Luego Ester habló nuevamente con el rey y, echándose a sus pies y con lágrimas en los ojos, le suplicó que anulara la malvada orden de Amam y que no se llevaran a cabo planes contra los judíos. […] El rey Asuero contestó entonces a la reina Ester y a Mardoqueo, el judío: —Yo le he dado ya a Ester la casa de Aman, y a este lo han colgado en la horca por haber atentado contra la vida de los judíos. Ahora los autorizo a escribir, en mi nombre, lo que mejor les parezca en favor de los judíos. ¡Y sellen las cartas con el sello real!

Ester 8: 3, 7-8 DHH

 

Ester no solo tuvo una buena idea, sino que la ejecutó arriesgándose y usando las armas que tenía. Ella entendió que el llegar a ser reina tenía un propósito y era llevar a cabo una idea divina. Cambiar la situación de su pueblo era prioridad antes que cambiar su propia realidad.

 

Hay mucha competencia en el mundo de las ideas; hay numerosa gente con pensamientos brillantes y extraordinarios que opinan de la economía, pero solo unos pocos pueden ser ministros de economía; algunos solo llegan a opinar y otros realmente pueden ejecutar sus ideas. 

 

No es fácil encontrar quien lidere cambios y lleve sus ideas al campo de la vida real para materializarlos en algo concreto. Muchos son los que hablan de sus ideas, pero no las plasman en hechos tangibles y no cambian nada. 

 

En la iglesia necesitamos personas que no solo digan lo que piensan, sino que transformen sus ideas en cambios, y que lideren en el mundo con las ideas que Dios les entregó.

 

Porque yo sé los pensamientos que tengo acerca de vosotros, dice Jehová, pensamientos de paz y no de mal, para daros el fin que esperáis.

Jeremías 29: 11 RV 1960

 

Todo cristiano, por el obrar del Espíritu Santo, recibe ideas de Dios, nuevas y de acuerdo a la realidad que debe enfrentar.  Por eso es tan importante sostener y disfrutar la amistad con Dios y así discernir lo que tiene para decirnos… si estamos dispuestos a escucharlo.

Dios sigue obrando a través de su iglesia, hablando por sus hijos, sanando, salvando y cambiando vidas por medio de tu vida y la mía. Por eso no te adaptes a lo que es contrario al Reino.

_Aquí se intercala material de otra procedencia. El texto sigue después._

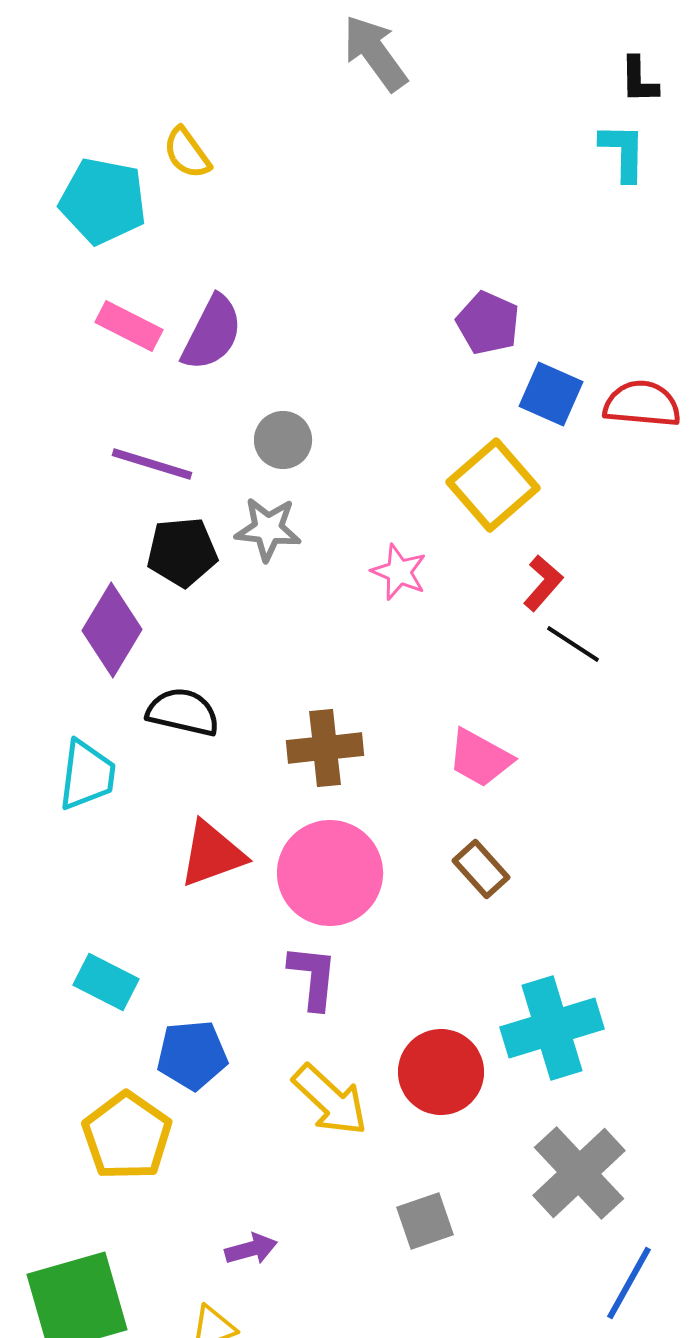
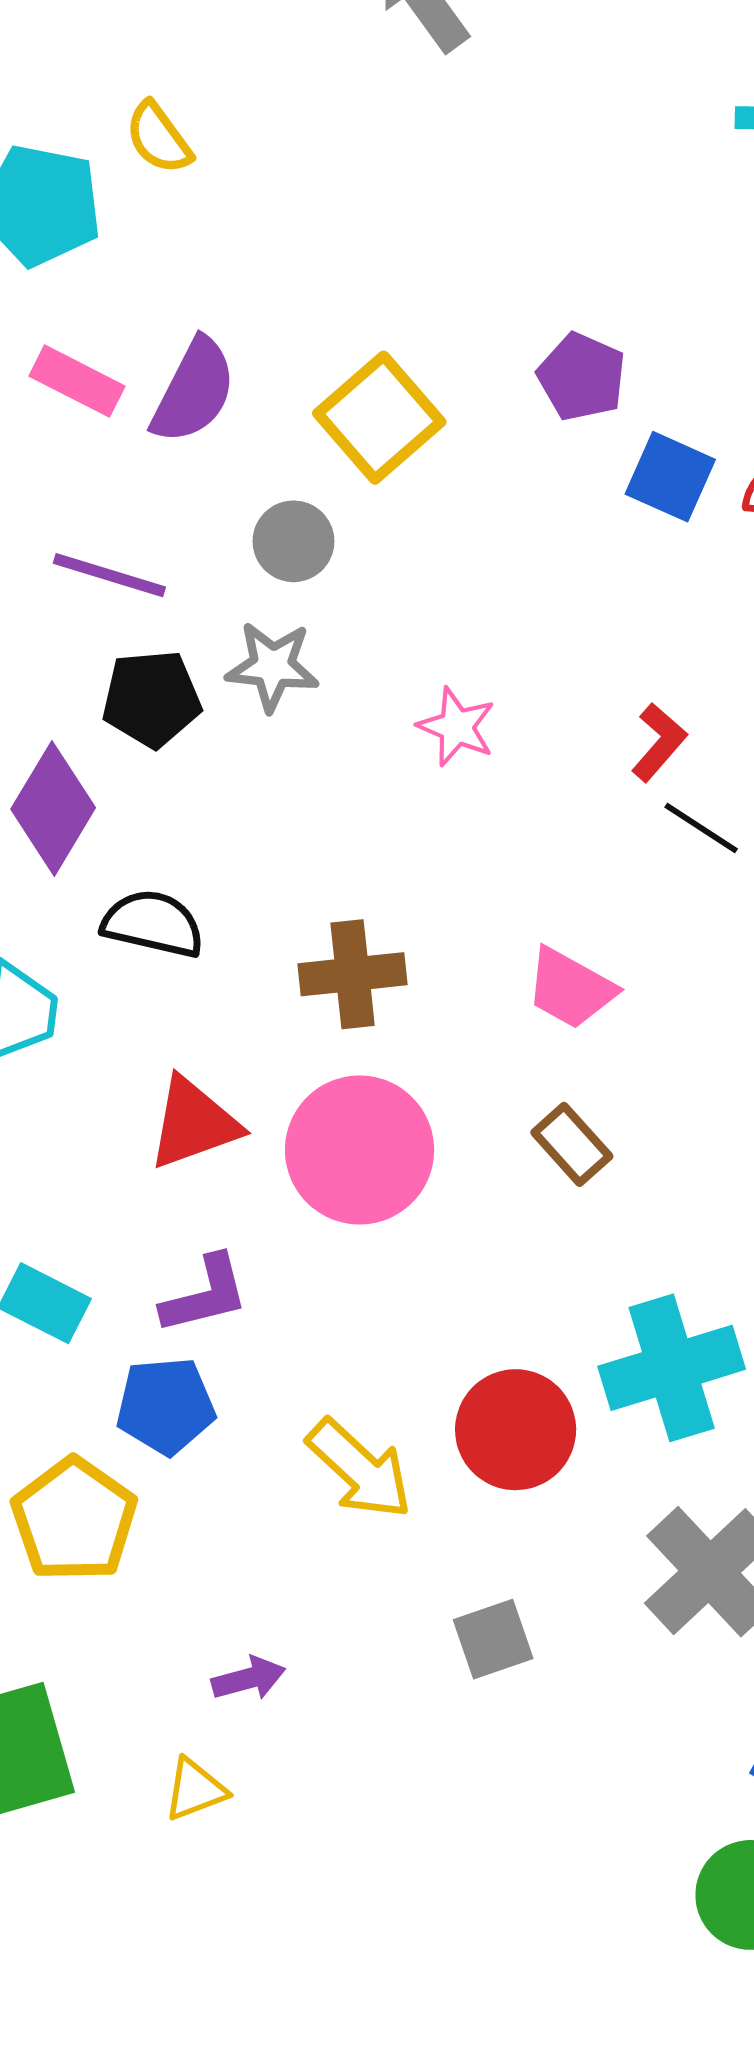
yellow square: (493, 485) -> (379, 418), moved
purple L-shape: (313, 977) -> (205, 1295), moved, turned 70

No te estanques, pagá el precio como aquellos que cambiaron algo en la historia.

 

Es difícil alcanzar la estatura de la vida de personas como la Madre Teresa de Calcuta o Martin Luther King, y tantos otros hombres y mujeres de gran impacto en el mundo, incomprendidos, solitarios, criticados y hasta maltratados; pero sí podés cumplir con la idea más sencilla que Dios te entregó para que la hagas realidad: cambiar tu vida y a empezar a cambiar tu entorno.

 

No es fácil tener un espíritu pionero, está en vos la decisión, aunque cueste trabajo y dedicación, y como expresaban los devocionales anteriores, en la fuerza de la unidad y el acuerdo vas a descubrir que, cuando creas que no podés lograr solo/a un buen plan, al unirte a otros puede ser posible.

 

¿Tenés una idea de Dios sembrada en tu espíritu para materializarla? ¿Una visión para darle respuesta a este mundo, a tu familia, amigos, o tu barrio? 

 

Las mejores ideas para cambios profundos Dios se las da a su iglesia, a vos, a mí… todos las tenemos. 

Si en nuestra iglesia somos varios, si no todos, los que nos proponemos que el 2021 sea un año de renuevo y perseveramos unidos, lo vamos a ver a pesar del distanciamiento social que hoy está establecido. 

 

Gestioná delante del Señor tu compromiso para que tu idea se convierta en una misión. Orá para que nuevas ideas de Papá sean sembradas en nuestra iglesia, para que haya soluciones de Dios para los hombres. Hace pacto con Él para materializar su visión.

 

¿Podrás hacerte responsable, en este tiempo, de tramitar las ideas que te proporcionó para bendecir y provocar cambios en tu familia?